Après quelques do ré mi, la moitié de la salle ronfle, la tête sur le côté, le râtelier prêt à dégringoler. La vieille m’interrompt en plein refrain, « Hurley, t’es sur que c’est pas toi ? Tu ressembles tellement à toi ». Je secoue la tête en continuant à chanter « ah qu’est-ce que tu vas être serrée, au fond de cette boîte ».
À peine la dernière note envoyée, monsieur ronchon balance « pendant la guerre j’en ai entendu des fanfares », dit-il, « mais rarement des si nulles ».
Merci monsieur ronchon.
Quand on est un artiste, le premier enseignement que nous apporte la pratique, c’est de ne pas porter trop d’importance à la critique. L’art est une expression de soi et soi ne doit pas forcément plaire à autrui.
C’est comme ça que je me convaincs pour éviter de chialer.
Quelques mélodies plus tard, après avoir chanté du sud au bonheur, de Padam au désespoir, l’ambiance ne prend pas.
Ça regarde parterre, ça fait des bulles de moque, ça se pissote dessus, mais zéro applaudissement. Uniquement un petit vieux qui tremble, parce que la fenêtre lui souffle un vent cru, mais pas de quoi appeler ça une « ambiance ».
Alors quand la soignante me laisse pour aller torcher le cul des moins chanceux, j’en profite pour sortir un sac en tissu, de loto. « Pendant la guerre, j’en ai vu des sacs sur la tête des détenus qu’on allait fusiller », mais oui, mais oui, jamais des aussi moches.
Je leur demande de choisir un jeton, « Hurley, c’est quoi ? Tu me donnes un bonbon ? »
Tout ça, c’est mieux que du bonbon, c’est du caramel pour l’esprit.
J’en ai toujours sur moi.
En cas de coup de mou.
Ca permet de me protéger du train ou du vide.
Je leur montre comment on met ça sur la langue et comment on avale en faisant le geste d’avaler ma salive.
Ils sont mignons, ils le font sans poser de question.
J’attends quelques instants, le temps que ça prenne.
Puis j’envoie du Hendrix.
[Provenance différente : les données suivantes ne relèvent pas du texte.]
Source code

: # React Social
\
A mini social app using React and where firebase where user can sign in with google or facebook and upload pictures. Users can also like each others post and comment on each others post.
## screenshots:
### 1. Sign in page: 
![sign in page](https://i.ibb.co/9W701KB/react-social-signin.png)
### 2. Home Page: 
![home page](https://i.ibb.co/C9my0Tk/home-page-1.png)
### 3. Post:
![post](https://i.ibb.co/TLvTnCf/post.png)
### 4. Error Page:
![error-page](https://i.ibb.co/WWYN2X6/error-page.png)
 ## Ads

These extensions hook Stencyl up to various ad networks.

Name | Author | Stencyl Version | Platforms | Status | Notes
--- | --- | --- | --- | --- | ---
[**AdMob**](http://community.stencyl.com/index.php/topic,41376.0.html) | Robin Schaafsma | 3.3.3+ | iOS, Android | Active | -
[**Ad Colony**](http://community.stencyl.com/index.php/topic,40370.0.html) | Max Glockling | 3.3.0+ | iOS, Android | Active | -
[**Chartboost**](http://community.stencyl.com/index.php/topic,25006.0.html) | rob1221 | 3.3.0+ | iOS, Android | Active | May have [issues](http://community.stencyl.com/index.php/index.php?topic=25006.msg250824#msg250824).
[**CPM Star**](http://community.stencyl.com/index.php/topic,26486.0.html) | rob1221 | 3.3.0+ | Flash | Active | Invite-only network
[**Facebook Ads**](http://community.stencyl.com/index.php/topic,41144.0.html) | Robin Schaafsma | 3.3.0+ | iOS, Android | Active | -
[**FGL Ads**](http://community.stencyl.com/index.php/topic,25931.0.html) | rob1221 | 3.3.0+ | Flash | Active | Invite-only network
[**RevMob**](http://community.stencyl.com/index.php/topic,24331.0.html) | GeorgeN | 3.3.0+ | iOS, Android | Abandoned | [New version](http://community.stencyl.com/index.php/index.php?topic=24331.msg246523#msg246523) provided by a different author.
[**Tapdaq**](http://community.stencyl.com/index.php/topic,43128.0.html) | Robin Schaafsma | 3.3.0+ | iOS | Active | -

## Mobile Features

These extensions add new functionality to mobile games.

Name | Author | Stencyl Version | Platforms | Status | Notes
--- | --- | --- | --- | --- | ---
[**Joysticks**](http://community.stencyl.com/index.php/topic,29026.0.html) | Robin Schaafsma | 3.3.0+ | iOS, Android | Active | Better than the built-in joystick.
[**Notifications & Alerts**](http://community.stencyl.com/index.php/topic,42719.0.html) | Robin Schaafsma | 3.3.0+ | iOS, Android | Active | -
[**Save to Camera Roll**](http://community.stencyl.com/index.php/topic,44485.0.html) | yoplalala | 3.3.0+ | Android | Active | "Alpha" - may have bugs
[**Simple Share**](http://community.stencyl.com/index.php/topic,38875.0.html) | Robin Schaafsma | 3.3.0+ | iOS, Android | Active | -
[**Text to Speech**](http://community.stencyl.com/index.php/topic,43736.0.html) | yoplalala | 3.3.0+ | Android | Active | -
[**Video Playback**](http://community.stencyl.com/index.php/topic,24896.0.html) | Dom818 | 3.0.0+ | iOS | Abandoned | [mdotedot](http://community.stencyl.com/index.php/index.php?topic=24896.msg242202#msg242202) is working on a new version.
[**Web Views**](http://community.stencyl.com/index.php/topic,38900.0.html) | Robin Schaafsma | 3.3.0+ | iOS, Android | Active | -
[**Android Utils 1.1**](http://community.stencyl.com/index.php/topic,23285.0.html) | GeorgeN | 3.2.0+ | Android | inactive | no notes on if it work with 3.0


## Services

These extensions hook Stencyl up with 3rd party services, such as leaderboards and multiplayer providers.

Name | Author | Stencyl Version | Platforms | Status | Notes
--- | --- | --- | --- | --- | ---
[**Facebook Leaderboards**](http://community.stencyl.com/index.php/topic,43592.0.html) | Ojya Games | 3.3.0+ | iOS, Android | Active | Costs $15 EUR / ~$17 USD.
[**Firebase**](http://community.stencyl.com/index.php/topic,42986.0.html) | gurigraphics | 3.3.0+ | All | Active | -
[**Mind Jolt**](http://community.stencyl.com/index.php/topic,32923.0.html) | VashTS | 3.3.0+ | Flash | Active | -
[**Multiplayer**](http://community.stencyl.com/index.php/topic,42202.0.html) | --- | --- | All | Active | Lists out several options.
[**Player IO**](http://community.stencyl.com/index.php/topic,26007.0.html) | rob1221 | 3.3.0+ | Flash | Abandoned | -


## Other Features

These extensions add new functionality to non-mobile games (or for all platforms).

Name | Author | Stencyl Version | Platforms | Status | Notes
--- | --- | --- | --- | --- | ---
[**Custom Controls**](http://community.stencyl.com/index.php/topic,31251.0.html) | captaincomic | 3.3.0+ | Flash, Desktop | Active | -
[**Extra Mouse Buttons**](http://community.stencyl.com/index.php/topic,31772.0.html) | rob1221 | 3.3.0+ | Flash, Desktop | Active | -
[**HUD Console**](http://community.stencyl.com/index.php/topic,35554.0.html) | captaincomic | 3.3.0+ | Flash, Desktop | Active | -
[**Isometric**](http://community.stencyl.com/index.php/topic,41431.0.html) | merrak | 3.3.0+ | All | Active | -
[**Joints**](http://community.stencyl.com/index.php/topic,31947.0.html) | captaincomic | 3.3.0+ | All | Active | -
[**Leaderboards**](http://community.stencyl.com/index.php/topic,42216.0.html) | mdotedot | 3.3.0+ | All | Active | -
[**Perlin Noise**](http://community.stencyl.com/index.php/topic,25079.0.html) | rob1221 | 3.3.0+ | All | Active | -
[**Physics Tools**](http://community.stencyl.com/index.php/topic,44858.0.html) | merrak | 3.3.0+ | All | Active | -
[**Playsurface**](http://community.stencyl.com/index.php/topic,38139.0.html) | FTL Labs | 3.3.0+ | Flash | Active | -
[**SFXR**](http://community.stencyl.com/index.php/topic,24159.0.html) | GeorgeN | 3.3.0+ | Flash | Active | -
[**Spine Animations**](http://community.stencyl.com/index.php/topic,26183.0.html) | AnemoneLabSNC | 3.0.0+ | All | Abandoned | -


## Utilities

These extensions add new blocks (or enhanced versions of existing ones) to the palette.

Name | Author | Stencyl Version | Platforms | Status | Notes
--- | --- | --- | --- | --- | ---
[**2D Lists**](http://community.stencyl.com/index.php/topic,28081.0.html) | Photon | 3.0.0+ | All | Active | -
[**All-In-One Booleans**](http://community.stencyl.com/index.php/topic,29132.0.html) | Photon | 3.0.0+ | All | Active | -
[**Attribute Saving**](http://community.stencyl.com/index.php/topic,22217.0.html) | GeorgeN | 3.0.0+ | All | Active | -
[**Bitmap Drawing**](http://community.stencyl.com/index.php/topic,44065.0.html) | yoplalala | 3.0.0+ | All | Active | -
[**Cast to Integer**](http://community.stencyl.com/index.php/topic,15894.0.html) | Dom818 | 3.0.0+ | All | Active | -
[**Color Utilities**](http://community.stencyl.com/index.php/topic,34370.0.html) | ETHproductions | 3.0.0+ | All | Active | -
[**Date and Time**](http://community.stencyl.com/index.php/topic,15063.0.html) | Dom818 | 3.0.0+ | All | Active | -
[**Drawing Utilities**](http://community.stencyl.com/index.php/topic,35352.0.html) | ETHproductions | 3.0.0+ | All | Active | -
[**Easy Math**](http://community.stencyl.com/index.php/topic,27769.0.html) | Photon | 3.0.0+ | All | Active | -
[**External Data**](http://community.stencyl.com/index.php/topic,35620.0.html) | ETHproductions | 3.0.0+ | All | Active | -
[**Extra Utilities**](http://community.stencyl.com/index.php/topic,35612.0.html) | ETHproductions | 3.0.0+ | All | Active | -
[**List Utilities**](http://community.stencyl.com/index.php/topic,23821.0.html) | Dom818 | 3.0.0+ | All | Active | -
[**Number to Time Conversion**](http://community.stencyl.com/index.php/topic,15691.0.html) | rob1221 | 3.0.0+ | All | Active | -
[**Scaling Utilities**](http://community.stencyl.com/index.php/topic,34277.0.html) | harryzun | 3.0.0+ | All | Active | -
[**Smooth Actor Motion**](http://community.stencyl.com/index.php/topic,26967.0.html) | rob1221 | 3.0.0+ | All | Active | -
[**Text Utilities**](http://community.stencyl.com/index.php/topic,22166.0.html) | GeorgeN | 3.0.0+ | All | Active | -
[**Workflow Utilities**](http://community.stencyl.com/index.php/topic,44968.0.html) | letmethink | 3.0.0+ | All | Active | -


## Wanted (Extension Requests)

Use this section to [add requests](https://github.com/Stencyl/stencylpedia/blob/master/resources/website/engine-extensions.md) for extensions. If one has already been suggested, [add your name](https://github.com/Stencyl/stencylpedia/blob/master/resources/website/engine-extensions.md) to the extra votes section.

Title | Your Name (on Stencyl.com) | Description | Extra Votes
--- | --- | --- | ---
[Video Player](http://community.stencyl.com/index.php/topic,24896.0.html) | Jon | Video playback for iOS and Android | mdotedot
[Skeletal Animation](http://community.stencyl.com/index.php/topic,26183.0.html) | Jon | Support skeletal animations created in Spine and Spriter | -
Sur un orgue électrique, c’est naze, mais Jimi, il émoustille toutes les générations peu importe l’instrument.
« Hurley, touche-moi », qu’elle hurle la petite vieille en se caressant un peu les seins, un peu le ventre, « Hurley, ne me laisse pas comme ça, c’est un suppliiiiice ».
L’autre me sort, « je me suis senti pareillement bien que deux fois dans ma vie », la première c’était après la guerre à la naissance de son fils ainé, « et la deuxième, c’est lorsque ma femme est morte ».
Le petit muet quant à lui se met à danser de la tecktonik, ça jure complètement sur du Hendrix.
Cependant… sa tremblote n’est pas liée au froid du vasistas. On dirait plutôt que c’est sa Park qui lui fait faux bond.
Fausse interprétation de ma part, mea culpa.
Ceci dit, tout le monde est heureux.
Voisine, si de là-haut tu me vois, c’est tout le bonheur que j’aurais voulu pour toi.

Lorsque l’infirmière revient, elle me dit « vous leur avez mis le feu à nos pensionnaires ».
Je lui fais un clin d’œil. Je peux, il y a eu triomphe.
Elle m’explique qu’il est l’heure de les mettre au lit.
Je lui demande ce qu’elle fait après les avoir couchés, « on ira manger et on s’aimera » je lui dis en tendant la main.
Elle me regarde, lève les sourcils et me répond « je préfère rejoindre mon mari ».

Ma soirée est terminée, le téléjournal n’a pas encore commencé.